On Fri, Jul 10, 2009 at 9:30 AM, Gene Kim-Eng<techwr -at- genek -dot- com> wrote:
> I think this varies with our view of what constitutes "tech writing as
> we know it," and "suitable job listings." At the height of the dotcom,
> tech writing didn't look anything like the profession as I knew it, but
> the trend since the dotbomb (high-dollar listings for writers with
> technical and/or project management expertise and lowball "make it
> pretty" listings for those without) looks pretty much like what I
> remember from "the olden days when I had to walk five miles in the snow
> to get to work."
> Gene Kim-Eng
> ----- Original Message -----
> From: "Robert Lauriston" <robert -at- lauriston -dot- com>
>> On an off-list discussion, some people have been pronouncing the death
>> of tech writing as we know it.

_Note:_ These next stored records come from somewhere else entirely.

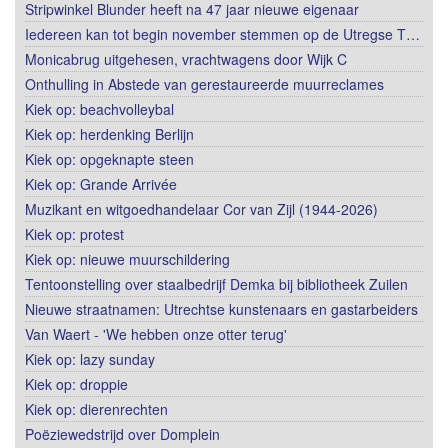
Stripwinkel Blunder heeft na 47 jaar nieuwe eigenaar
Iedereen kan tot begin november stemmen op de Utregse T…
Monicabrug uitgehesen, vrachtwagens door Wijk C
Onthulling in Abstede van gerestaureerde muurreclames
Kiek op: beachvolleybal
Kiek op: herdenking Berlijn
Kiek op: opgeknapte steen
Kiek op: Grande Arrivée
Muzikant en witgoedhandelaar Cor van Zijl (1944-2026)
Kiek op: protest
Kiek op: nieuwe muurschildering
Tentoonstelling over staalbedrijf Demka bij bibliotheek Zuilen
Nieuwe straatnamen: Utrechtse kunstenaars en gastarbeiders
Van Waert - 'We hebben onze otter terug'
Kiek op: lazy sunday
Kiek op: droppie
Kiek op: dierenrechten
Poëziewedstrijd over Domplein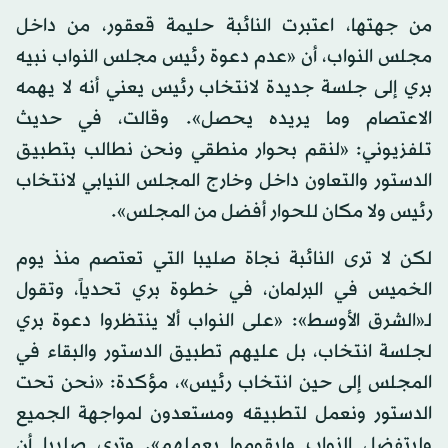
من جهتها، اعتبرت النائبة حليمة قعقور، من داخل
مجلس النواب، أن «عدم دعوة رئيس مجلس النواب نبيه
بري إلى جلسة جديدة لانتخاب رئيس يعني أنه لا يهمه
الاعتصام وما يريده يحصل». وقالت، في حديث
تلفزيوني: «لنقم بحوار منطقي ونحن نطالب بتطبيق
الدستور والتعاون داخل وخارج المجلس النيابي لانتخاب
رئيس ولا مكان للحوار أفضل من المجلس».
لكن لا ترى النائبة نجاة صليبا التي تعتصم منذ يوم
الخميس في البرلمان، في خطوة بري تحدياً، وتقول
لـ«الشرق الأوسط»: «على النواب ألا ينتظروا دعوة بري
لجلسة انتخاب، بل عليهم تطبيق الدستور والبقاء في
المجلس إلى حين انتخاب رئيس»، مؤكدة: «نحن تحت
الدستور ونعمل لتطبيقه ومستعدون لمواجهة الجميع
وليتفضل النواب وليقوموا بعملهم». وترى صليبا أن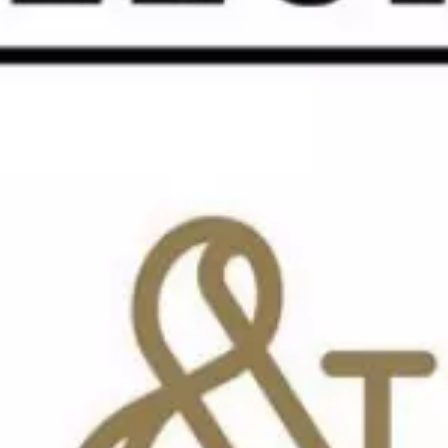
Paramètres de
confidentialité
Afin de faciliter votre navigation et de vous
apporter le meilleur service possible, nous utilisons
des cookies pour améliorer le site aux besoins des
visiteurs, notamment selon la fréquentation.
Nos politique de confidentialité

Jobs are being off-shored, companies
>> are laying off staff writers and contracting the work out at $20 an
>> hour, and so on.
>> I don't see that. I've been seeing more suitable job listings and
>> getting more interviews in my current job search than the last time I
>> was looking (end of 2003 & beginning of 2004). Most of the openings
>> are for full-time staff positions. In cases where we discussed salary,
>> they didn't expect to have any problem paying me in the range
>> estimated by salary.com.
>> I don't see off-shoring as much of a threat. Development and QA seem
>> to be exportable, but the docs I've seen from Bangalore were unusable.